Based on new 4K and 8K file formats for digital content, large media/entertainment deliverables, such as feature movies, may have data files that total up to 9 petabytes in all. In his words: “content has gravity, and it is getting heavier.” In this scenario, AWS scales up the data repository, which can then be accessed from multiple customer business units around the world.
Via the cloud, AWS S3 (Simple Storage Service) can scale up a database to multi-TB or multi-PB if capacity. This allows the data gravity to build up within an extensible cloud resource. Data is also replicated and backed up, so that it won’t disappear during a power outage.
Here’s another example of data-gravity use-cases. Equinix, which provides network-interconnection services to the large cloud service providers (CSPs) – including AWS – sees data gravity as a reason to link multiple data centers where large datasets are processed locally.

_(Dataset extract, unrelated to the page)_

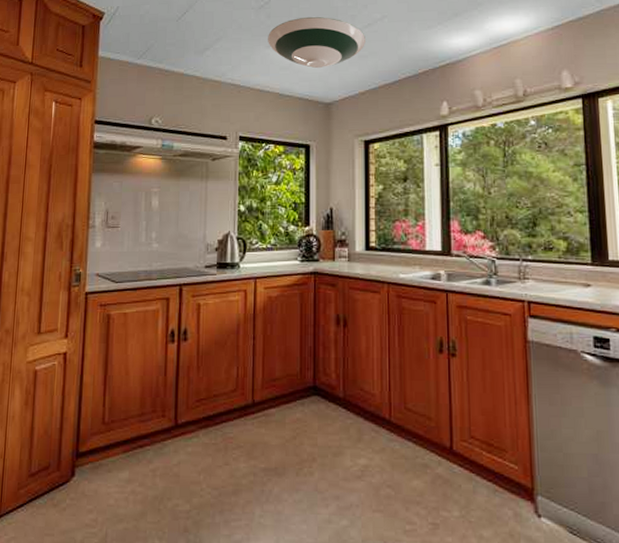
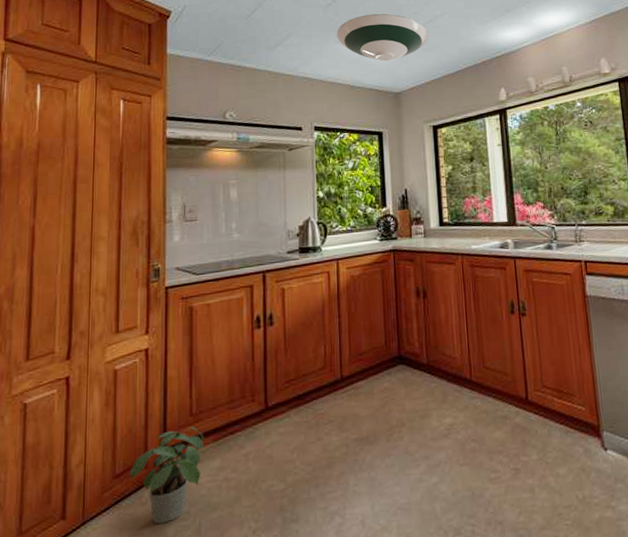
potted plant: none [44,434,115,528] -> present [130,426,204,524]

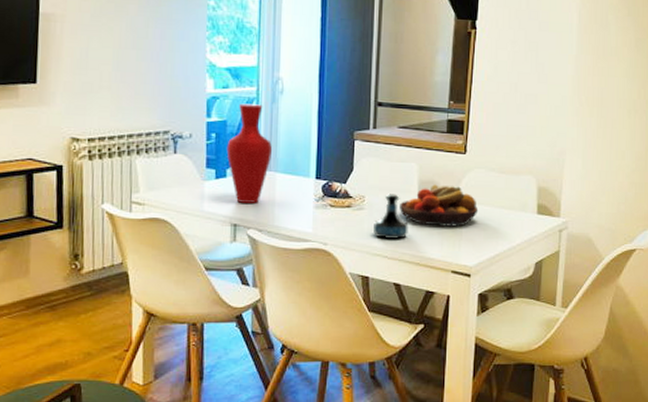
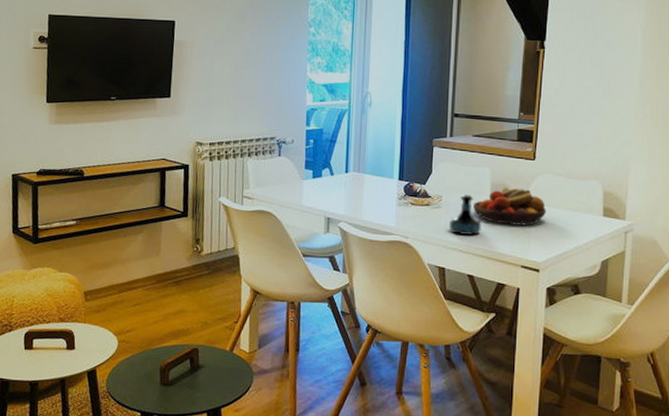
vase: present [226,103,273,203] -> none [322,114,362,200]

In its own briefings, Equinix advocates keeping important datasets close to the business unit that generated them, while providing high-speed interconnect services to the public cloud.
Advantages of Working with Data Gravity
The concept of data gravity is providing “food for thought” for IT managers and business managers. Rapidly growing data-stores should be analyzed in-situ, without time-consuming data migration, wherever possible. It’s something to think about, now that the enabling technology is available for on-prem and off-prem deployments. Today, the “where” of data – the data gravity “factor” – matters, in a number of ways that can impact workload performance. When multi-terabytes or petabytes of data are being analyzed, data location matters a lot. Data gravity is a new factor when planning ongoing data migration and database maintenance. Your task, then, is this: Take time to complete a wide-reaching inventory of data resources for specific applications and workloads, making it easier to rationalize data placement decisions for future projects.